- MATERIAL PROVIDED -
---*---

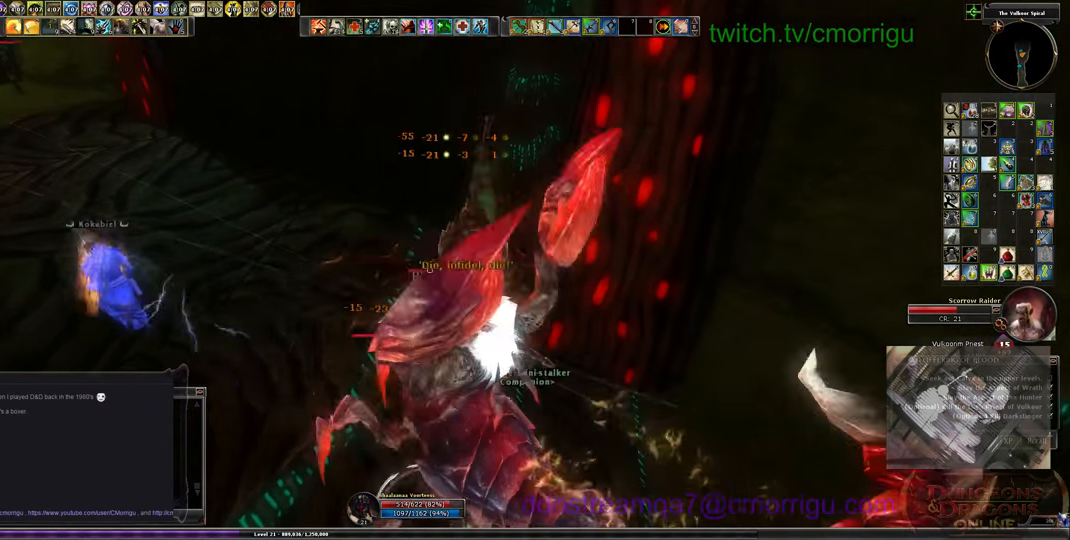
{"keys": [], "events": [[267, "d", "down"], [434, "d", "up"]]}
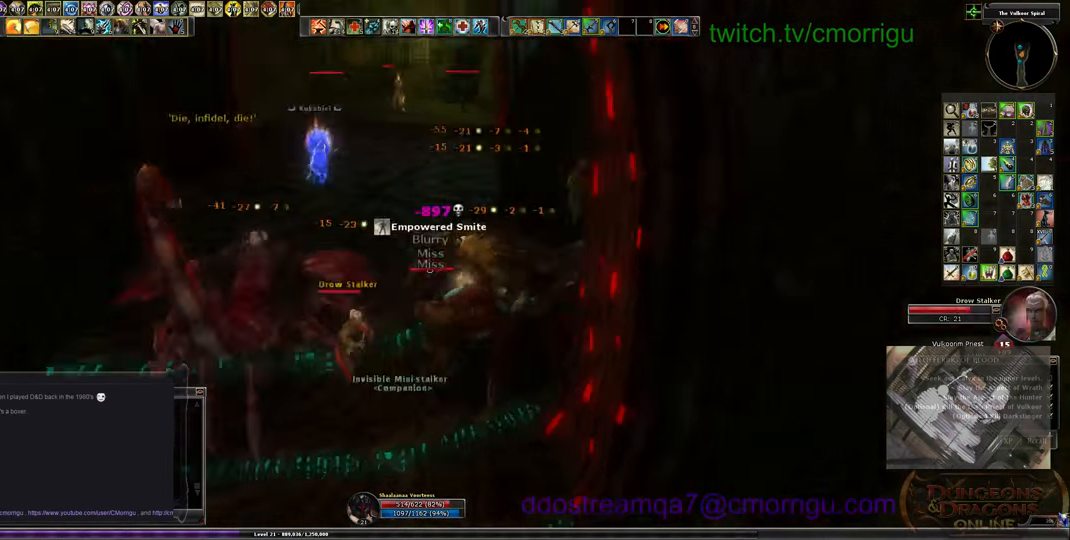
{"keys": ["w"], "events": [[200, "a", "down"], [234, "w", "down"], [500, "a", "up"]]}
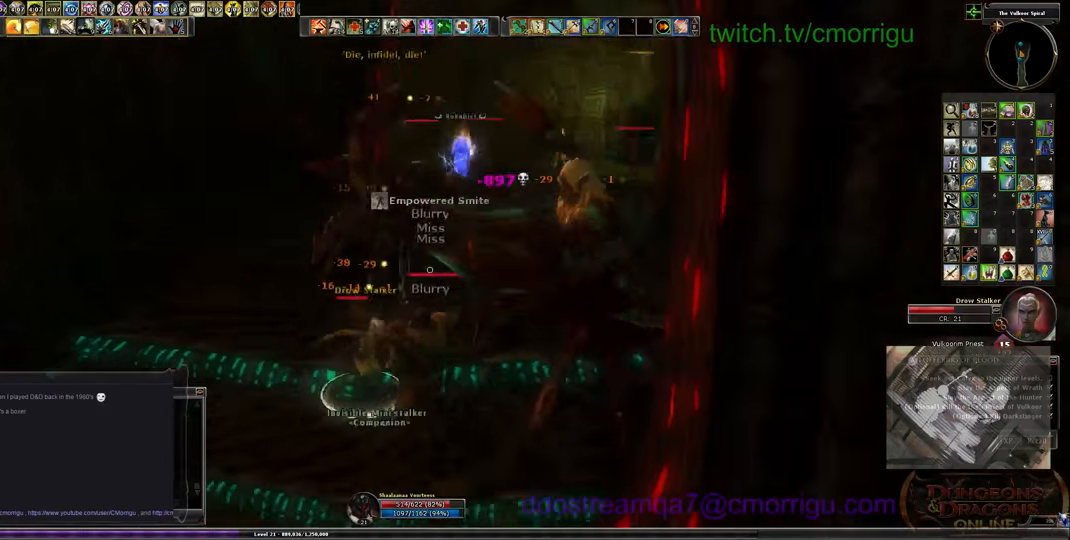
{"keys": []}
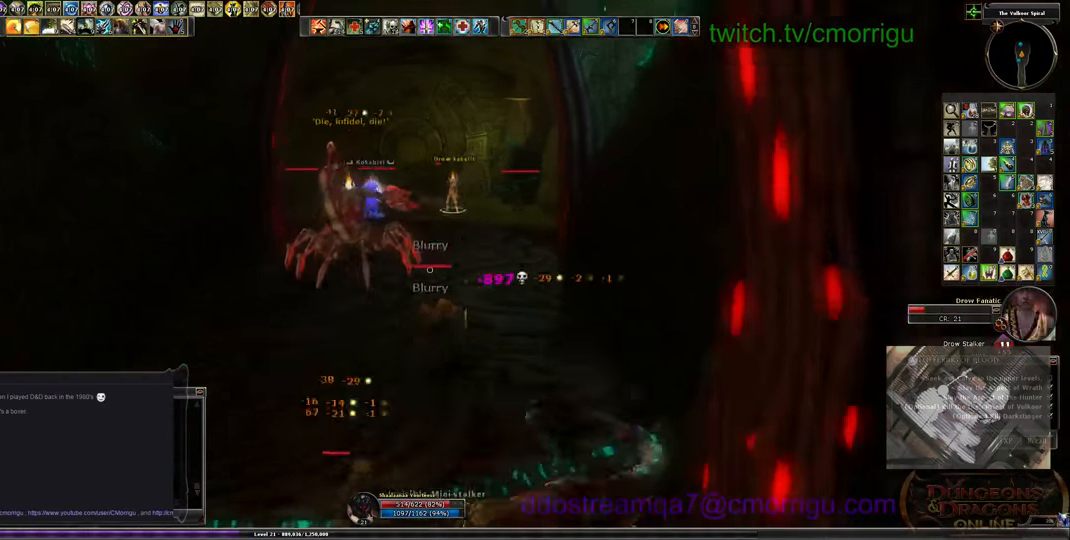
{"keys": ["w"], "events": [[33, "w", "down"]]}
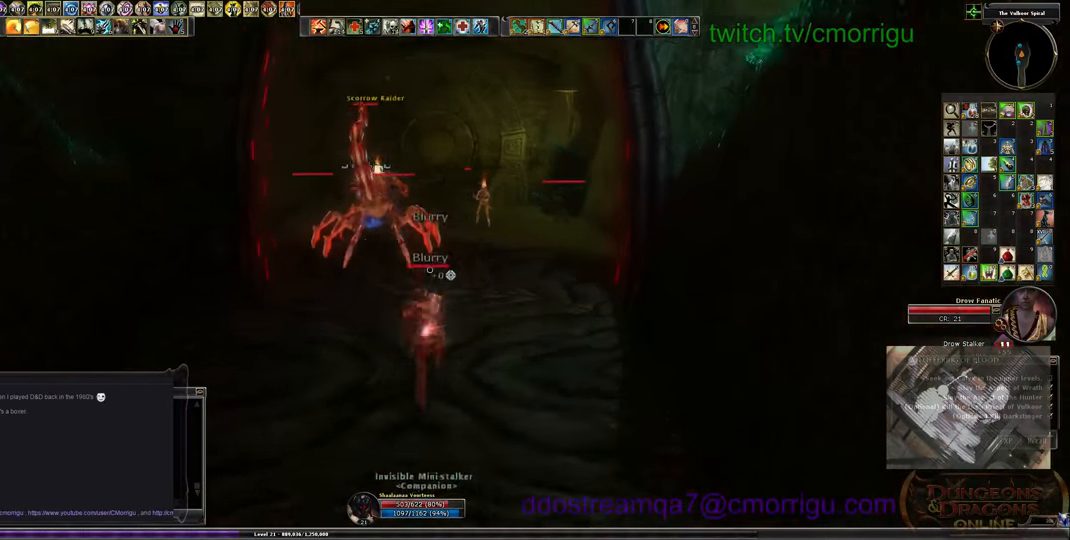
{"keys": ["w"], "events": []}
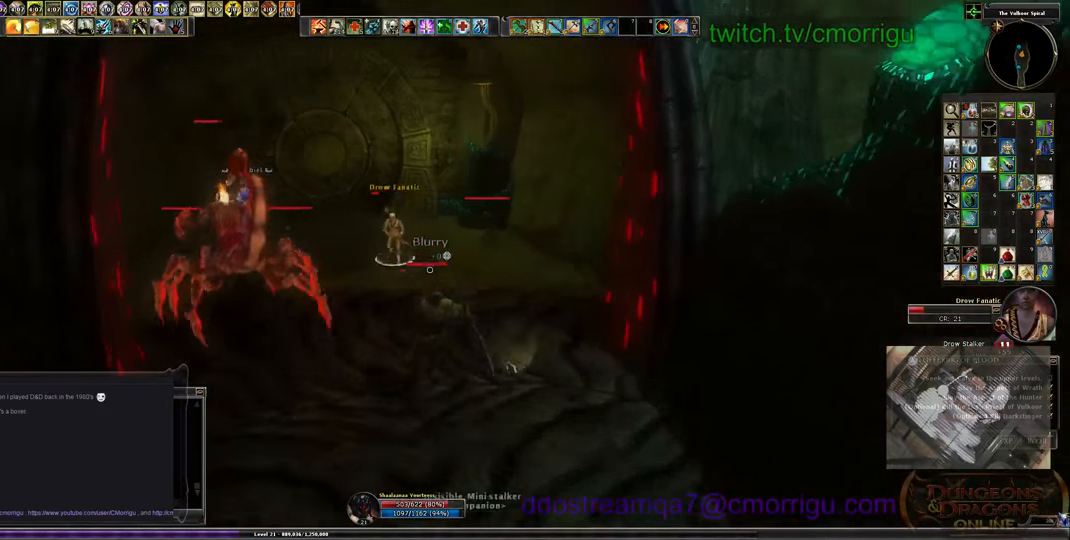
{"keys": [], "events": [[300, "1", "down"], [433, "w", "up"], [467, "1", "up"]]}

---*---

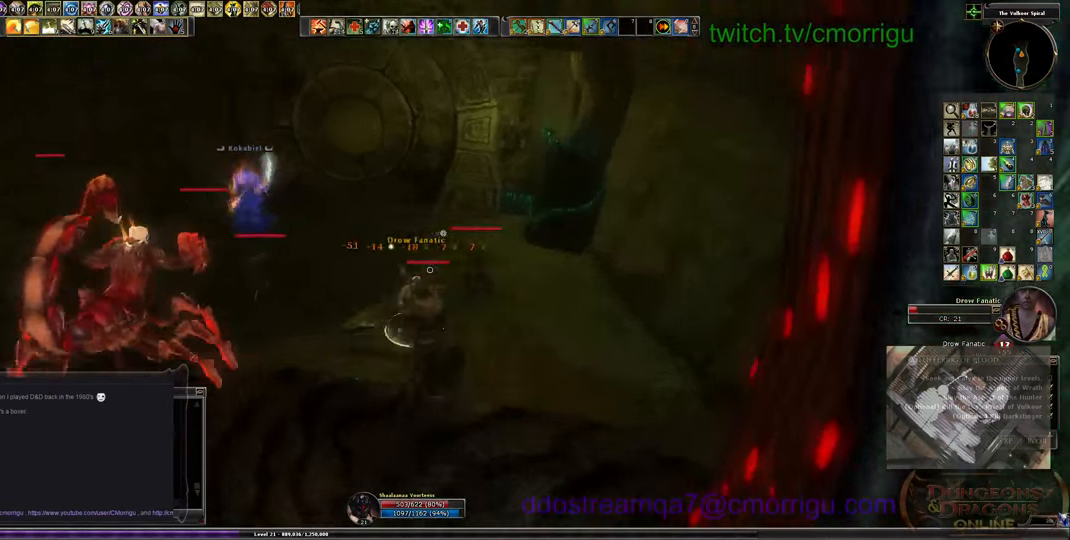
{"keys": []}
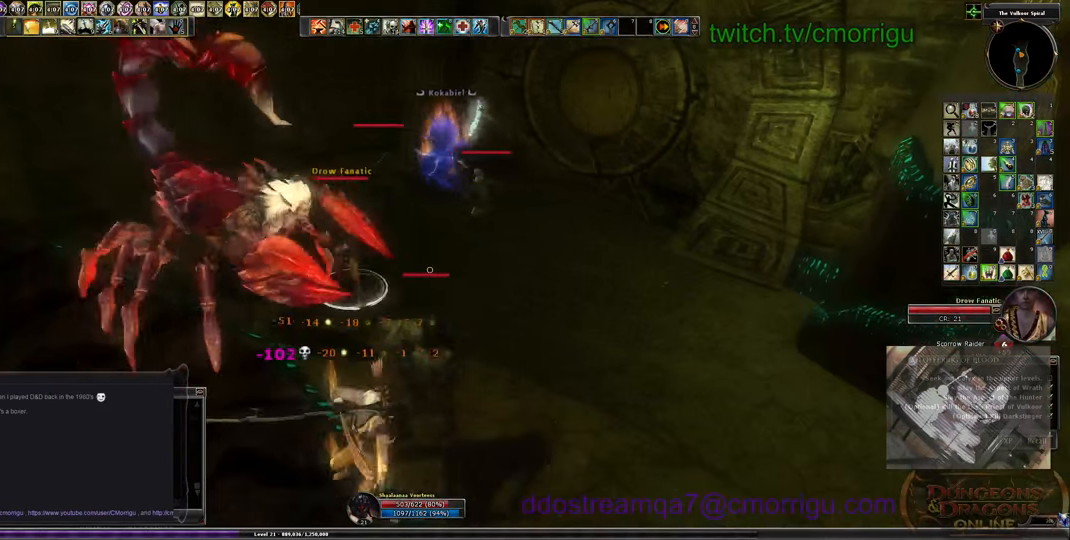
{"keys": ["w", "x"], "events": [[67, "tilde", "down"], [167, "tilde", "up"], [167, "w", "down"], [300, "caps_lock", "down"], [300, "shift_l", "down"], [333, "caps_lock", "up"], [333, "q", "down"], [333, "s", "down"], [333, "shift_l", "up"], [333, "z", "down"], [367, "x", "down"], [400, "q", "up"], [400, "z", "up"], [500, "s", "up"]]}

---*---

From the entries above, say how many lines contain "events". Only the number is wanted.

6